A Mechanistic Design Approach for Graphite Nanoplatelet (GNP) Reinforced Asphalt Mixtures for Low-Temperature Applications

Abstract

This report explores the application of a discrete computational model for predicting the fracture behavior of asphalt mixtures at low temperatures based on the results of simple laboratory experiments. In this discrete element model, coarse aggregates are explicitly represented by spheres, and these spheres are connected by bonds representing the fine aggregate mixture, a.k.a. FAM, (i.e. asphalt binder with the fine-size aggregates).

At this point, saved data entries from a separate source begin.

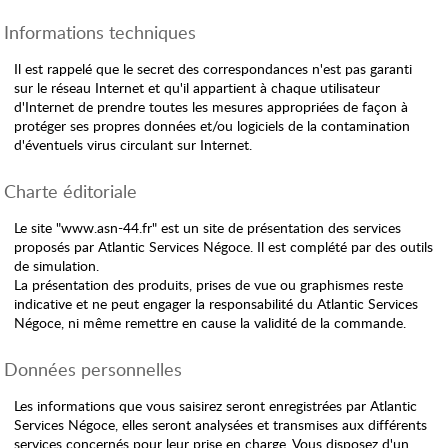
Informations techniques
Il est rappelé que le secret des correspondances n'est pas garanti
sur le réseau Internet et qu'il appartient à chaque utilisateur
d'Internet de prendre toutes les mesures appropriées de façon à
protéger ses propres données et/ou logiciels de la contamination
d'éventuels virus circulant sur Internet.
Charte éditoriale
Le site "www.asn-44.fr" est un site de présentation des services
proposés par Atlantic Services Négoce. Il est complété par des outils
de simulation.
La présentation des produits, prises de vue ou graphismes reste
indicative et ne peut engager la responsabilité du Atlantic Services
Négoce, ni même remettre en cause la validité de la commande.
Données personnelles
Les informations que vous saisirez seront enregistrées par Atlantic
Services Négoce, elles seront analysées et transmises aux différents
services concernés pour leur prise en charge. Vous disposez d'un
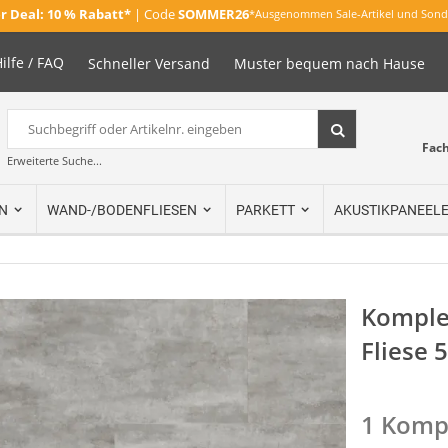
 Deal:
10 % Rabatt*
| Code
SOMMER26
*Ausgenommen Sale-Artikel und Sond
ilfe / FAQ
Schneller Versand
Muster bequem nach Hause
Suche
Suche
Fac
Erweiterte Suche...
N
WAND-/BODENFLIESEN
PARKETT
AKUSTIKPANEEL
Komplet
Fliese 
1 Kompl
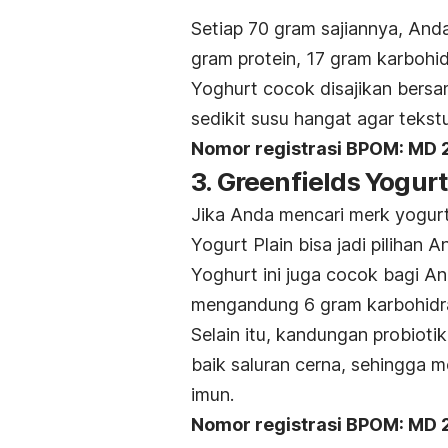
Setiap 70 gram sajiannya, An
gram protein, 17 gram karbohi
Yoghurt cocok disajikan bers
sedikit susu hangat agar tekst
Nomor registrasi BPOM:
MD 
3. Greenfields Yogurt
Jika Anda mencari
merk
yogurt
Yogurt Plain bisa jadi pilihan A
Yoghurt ini juga cocok bagi A
mengandung 6 gram karbohidrat
Selain itu, kandungan probioti
baik saluran cerna, sehingga 
imun.
Nomor registrasi BPOM:
MD 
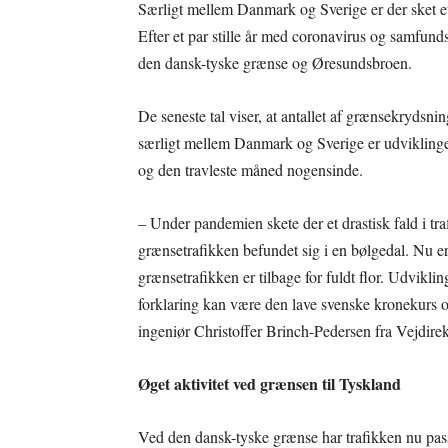
Særligt mellem Danmark og Sverige er der sket et
Efter et par stille år med coronavirus og samfunds
den dansk-tyske grænse og Øresundsbroen.
De seneste tal viser, at antallet af grænsekrydsni
særligt mellem Danmark og Sverige er udviklinge
og den travleste måned nogensinde.
– Under pandemien skete der et drastisk fald i 
grænsetrafikken befundet sig i en bølgedal. Nu er
grænsetrafikken er tilbage for fuldt flor. Udvikl
forklaring kan være den lave svenske kronekurs og
ingeniør Christoffer Brinch-Pedersen fra Vejdirekto
Øget aktivitet ved grænsen til Tyskland
Ved den dansk-tyske grænse har trafikken nu passe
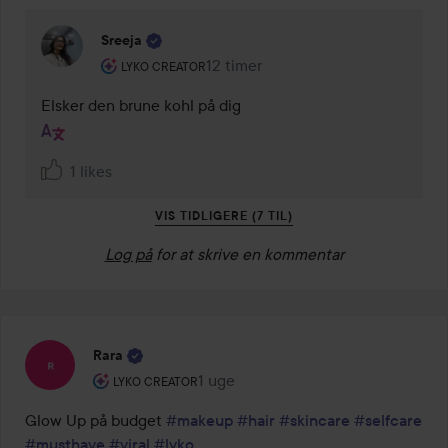
Sreeja
Brugerens rolle: Lyko Creator.
12 timer
Kommentaren lades 12 timer
LYKO CREATOR
Elsker den brune kohl på dig
1 likes
VIS TIDLIGERE (7 TIL)
Log på
for at skrive en kommentar
Rara
Brugerens rolle: Lyko Creator.
1 uge
Posten blev oprettet 1 uge
LYKO CREATOR
Glow Up på budget 
#makeup
#hair
#skincare
#selfcare
#musthave
#viral
#lyko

A literature review examines various methods of computational modeling of asphalt materials, as well as the application of nanomaterials to asphalt materials. Bending beam rheometer (BBR) tests are performed to obtain the mechanical properties of the fine aggregate mixture (FAM) at low temperatures. The computational model is then used to simulate the semi-circular bend (SCB) tests of the mixtures. This study considers both the conventional asphalt materials and graphite nanoplatelet (GNP) reinforced asphalt materials. The comparison between the simulated and experimental results on SCB tests shows that by employing a softening constitutive model of the FAM the discrete element model is capable of predicting the entire load-deflection curve of the SCB specimens. Based on the dimensional analysis, a parametric study is performed to understand the influence of properties of FAM on the predicted behavior of SCB specimens.